Ischemic stroke remains a major cause of mortality and long-term disability, with few effective neuroprotective treatments currently available. Ferroptosis, an iron-dependent form of regulated cell death marked by lipid peroxidation, is increasingly recognized as a driver of neuronal damage. However, the mitochondrial mechanisms linking ischemia to ferroptosis remain poorly defined. Here, we identify circMTCO2, a mitochondria-encoded circular RNA, as a novel endogenous modulator of neuronal ferroptosis. CircMTCO2 expression is dynamically downregulated following cerebral ischemia/reperfusion both in vitro and in vivo. Mechanistically, circMTCO2 binds directly to adenine nucleotide translocase 1 (ANT1), a key component of the mitochondrial permeability transition pore (mPTP), thereby inhibiting mPTP opening and suppressing mitochondrial ROS (mtROS) release. Disruption of the binding site abolishes the circMTCO2-ANT1 interaction and eliminates the protective effects of circMTCO2. To restore and enhance this intrinsic defense mechanism, we developed a dual-targeting extracellular vesicle system (RVG-EV) capable of delivering circMTCO2 specifically to brain neuronal mitochondria.

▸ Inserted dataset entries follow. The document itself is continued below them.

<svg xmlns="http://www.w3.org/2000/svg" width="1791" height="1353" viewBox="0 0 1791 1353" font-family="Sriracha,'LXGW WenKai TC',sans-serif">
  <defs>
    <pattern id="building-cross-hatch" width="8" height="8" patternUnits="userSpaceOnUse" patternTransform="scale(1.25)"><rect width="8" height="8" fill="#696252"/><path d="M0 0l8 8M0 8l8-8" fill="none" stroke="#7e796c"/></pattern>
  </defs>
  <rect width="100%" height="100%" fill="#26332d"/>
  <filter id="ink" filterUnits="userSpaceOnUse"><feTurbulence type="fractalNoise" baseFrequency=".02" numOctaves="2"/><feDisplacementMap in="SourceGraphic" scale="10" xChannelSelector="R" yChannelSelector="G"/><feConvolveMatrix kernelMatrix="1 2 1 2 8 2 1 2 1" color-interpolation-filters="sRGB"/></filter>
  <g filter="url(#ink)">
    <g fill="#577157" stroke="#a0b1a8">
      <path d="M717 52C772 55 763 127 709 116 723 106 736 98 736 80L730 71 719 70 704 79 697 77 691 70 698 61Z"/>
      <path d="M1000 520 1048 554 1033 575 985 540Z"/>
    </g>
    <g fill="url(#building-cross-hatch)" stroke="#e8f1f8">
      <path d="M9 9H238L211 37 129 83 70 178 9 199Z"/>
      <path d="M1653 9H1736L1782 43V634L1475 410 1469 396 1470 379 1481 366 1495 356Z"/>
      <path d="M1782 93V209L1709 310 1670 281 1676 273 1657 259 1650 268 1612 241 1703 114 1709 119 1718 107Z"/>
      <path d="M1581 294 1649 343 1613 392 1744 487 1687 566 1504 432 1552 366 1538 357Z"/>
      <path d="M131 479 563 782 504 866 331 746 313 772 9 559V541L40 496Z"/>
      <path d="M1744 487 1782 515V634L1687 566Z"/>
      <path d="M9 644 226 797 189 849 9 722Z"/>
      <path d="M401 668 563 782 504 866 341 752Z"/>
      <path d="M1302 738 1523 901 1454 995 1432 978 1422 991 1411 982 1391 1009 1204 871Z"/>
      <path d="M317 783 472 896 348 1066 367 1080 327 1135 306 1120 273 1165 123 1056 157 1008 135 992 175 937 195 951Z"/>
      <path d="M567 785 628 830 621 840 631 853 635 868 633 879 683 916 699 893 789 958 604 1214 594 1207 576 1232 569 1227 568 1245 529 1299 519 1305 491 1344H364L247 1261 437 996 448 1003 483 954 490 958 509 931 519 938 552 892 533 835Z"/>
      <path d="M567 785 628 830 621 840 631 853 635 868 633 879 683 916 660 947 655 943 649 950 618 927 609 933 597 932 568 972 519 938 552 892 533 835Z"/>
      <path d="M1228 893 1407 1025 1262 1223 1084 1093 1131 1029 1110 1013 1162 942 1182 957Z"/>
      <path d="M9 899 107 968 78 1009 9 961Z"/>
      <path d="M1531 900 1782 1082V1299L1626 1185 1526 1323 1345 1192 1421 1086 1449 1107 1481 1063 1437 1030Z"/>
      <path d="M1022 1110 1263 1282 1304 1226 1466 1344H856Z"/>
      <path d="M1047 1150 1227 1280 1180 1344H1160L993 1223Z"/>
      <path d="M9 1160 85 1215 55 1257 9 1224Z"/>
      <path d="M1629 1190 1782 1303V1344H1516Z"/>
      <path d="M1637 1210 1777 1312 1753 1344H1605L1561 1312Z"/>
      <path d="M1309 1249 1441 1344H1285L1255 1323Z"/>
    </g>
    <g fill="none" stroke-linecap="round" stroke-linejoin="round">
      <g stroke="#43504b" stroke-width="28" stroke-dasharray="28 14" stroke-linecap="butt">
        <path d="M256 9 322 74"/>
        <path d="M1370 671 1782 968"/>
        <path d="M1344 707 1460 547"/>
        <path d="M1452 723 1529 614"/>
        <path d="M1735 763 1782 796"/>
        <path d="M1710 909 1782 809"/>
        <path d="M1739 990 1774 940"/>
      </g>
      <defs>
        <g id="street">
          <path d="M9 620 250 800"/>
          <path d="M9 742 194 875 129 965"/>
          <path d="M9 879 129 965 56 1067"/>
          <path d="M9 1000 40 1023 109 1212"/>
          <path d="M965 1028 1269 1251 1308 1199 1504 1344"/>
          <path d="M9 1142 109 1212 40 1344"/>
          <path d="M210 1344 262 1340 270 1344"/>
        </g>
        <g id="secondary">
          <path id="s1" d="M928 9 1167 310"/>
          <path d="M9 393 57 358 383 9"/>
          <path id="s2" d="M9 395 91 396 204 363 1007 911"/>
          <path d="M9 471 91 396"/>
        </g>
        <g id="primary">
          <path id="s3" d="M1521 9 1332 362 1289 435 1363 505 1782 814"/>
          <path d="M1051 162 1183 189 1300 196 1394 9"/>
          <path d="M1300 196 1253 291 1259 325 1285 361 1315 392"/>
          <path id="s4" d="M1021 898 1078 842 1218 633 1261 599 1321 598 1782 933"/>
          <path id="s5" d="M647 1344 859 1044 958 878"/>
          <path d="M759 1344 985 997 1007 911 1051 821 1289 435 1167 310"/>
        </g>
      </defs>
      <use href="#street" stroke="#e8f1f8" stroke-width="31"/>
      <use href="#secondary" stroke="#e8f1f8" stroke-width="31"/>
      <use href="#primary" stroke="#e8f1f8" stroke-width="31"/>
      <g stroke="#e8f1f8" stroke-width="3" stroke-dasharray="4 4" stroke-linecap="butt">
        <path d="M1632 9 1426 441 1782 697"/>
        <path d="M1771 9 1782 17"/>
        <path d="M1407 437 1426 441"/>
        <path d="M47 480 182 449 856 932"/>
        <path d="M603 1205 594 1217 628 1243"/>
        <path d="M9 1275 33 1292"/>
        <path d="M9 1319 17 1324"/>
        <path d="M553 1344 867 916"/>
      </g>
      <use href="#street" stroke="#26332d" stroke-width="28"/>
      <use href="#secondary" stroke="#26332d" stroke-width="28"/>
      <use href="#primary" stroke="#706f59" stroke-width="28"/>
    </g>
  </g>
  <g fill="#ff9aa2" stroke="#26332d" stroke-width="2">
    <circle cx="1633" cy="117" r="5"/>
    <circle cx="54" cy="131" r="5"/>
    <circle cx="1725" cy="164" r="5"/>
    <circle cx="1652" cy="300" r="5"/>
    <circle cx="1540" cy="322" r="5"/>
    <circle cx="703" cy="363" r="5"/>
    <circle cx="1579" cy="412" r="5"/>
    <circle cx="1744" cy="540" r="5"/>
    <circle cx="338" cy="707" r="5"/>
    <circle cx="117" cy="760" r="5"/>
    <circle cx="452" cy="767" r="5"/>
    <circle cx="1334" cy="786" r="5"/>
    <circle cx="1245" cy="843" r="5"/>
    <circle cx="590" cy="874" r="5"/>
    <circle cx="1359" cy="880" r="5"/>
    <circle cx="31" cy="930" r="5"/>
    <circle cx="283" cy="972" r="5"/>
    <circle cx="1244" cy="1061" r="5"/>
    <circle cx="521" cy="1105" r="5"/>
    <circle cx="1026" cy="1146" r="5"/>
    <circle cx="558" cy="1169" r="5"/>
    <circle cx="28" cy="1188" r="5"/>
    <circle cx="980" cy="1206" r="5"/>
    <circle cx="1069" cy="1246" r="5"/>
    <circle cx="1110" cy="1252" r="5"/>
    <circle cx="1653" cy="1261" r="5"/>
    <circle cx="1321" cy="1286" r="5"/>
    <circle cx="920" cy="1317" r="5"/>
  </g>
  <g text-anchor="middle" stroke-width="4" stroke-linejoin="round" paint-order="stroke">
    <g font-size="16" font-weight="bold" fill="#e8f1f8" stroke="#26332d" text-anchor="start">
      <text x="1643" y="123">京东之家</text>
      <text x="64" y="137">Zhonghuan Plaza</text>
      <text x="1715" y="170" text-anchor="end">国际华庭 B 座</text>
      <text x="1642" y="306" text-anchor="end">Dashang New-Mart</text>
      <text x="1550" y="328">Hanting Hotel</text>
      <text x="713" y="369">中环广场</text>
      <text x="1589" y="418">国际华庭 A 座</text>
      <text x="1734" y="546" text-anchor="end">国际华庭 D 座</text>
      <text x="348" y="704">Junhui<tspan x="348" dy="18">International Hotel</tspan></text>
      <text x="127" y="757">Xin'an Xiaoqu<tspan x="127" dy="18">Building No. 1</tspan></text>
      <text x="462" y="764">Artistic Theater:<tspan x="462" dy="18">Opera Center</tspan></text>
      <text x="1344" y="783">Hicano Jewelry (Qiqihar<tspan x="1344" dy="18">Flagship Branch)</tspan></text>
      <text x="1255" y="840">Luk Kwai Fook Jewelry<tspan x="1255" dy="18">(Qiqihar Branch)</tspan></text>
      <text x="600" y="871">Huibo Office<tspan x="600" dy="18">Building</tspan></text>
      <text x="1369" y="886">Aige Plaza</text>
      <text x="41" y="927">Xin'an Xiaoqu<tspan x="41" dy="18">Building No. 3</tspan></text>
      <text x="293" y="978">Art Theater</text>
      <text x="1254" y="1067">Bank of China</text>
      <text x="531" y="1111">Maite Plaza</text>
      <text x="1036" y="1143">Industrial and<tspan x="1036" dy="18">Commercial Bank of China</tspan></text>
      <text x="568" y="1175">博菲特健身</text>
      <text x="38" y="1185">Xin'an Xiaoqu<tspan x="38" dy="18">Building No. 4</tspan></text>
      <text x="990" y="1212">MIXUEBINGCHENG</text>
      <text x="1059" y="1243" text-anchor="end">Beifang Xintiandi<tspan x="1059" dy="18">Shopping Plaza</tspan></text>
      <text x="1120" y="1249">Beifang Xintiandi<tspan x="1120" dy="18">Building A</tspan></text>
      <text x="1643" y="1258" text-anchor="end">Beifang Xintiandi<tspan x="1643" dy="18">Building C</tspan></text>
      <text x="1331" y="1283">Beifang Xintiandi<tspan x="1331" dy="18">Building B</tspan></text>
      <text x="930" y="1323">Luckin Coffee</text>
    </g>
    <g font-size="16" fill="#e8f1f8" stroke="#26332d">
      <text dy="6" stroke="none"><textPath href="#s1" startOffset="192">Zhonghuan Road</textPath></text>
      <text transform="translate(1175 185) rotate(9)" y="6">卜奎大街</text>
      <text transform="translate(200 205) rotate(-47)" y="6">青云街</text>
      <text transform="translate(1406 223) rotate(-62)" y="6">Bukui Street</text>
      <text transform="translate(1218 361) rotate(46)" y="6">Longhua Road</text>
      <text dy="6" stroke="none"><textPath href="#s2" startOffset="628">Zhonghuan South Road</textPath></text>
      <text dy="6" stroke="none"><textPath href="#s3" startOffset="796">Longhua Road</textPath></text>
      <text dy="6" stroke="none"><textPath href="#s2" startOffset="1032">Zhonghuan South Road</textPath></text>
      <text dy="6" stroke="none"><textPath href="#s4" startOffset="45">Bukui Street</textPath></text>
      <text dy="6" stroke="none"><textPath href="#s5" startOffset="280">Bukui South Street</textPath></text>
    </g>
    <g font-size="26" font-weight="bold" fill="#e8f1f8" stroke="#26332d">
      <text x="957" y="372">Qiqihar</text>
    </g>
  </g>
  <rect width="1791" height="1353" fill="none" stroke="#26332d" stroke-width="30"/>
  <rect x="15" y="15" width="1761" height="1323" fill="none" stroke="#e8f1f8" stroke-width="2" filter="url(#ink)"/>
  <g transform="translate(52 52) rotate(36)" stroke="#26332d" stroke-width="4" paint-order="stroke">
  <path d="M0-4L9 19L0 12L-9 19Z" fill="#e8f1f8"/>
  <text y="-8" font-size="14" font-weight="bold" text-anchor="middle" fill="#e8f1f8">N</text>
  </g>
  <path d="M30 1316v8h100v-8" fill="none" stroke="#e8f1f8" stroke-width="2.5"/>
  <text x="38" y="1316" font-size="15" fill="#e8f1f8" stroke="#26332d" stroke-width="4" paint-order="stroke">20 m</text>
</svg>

Systemic administration of RVG-EV attenuated mtROS production, reduced neuronal ferroptosis, decreased infarct volume, and improved neurological function in a mouse model of ischemic stroke, without inducing systemic toxicity. These findings establish circMTCO2 as a previously unrecognized mitochondrial circRNA that regulates ferroptosis by modulating mPTP activity, and provide proof of concept that organ-to-organelle circRNA delivery can be leveraged as a precision neuroprotective strategy for ischemic stroke.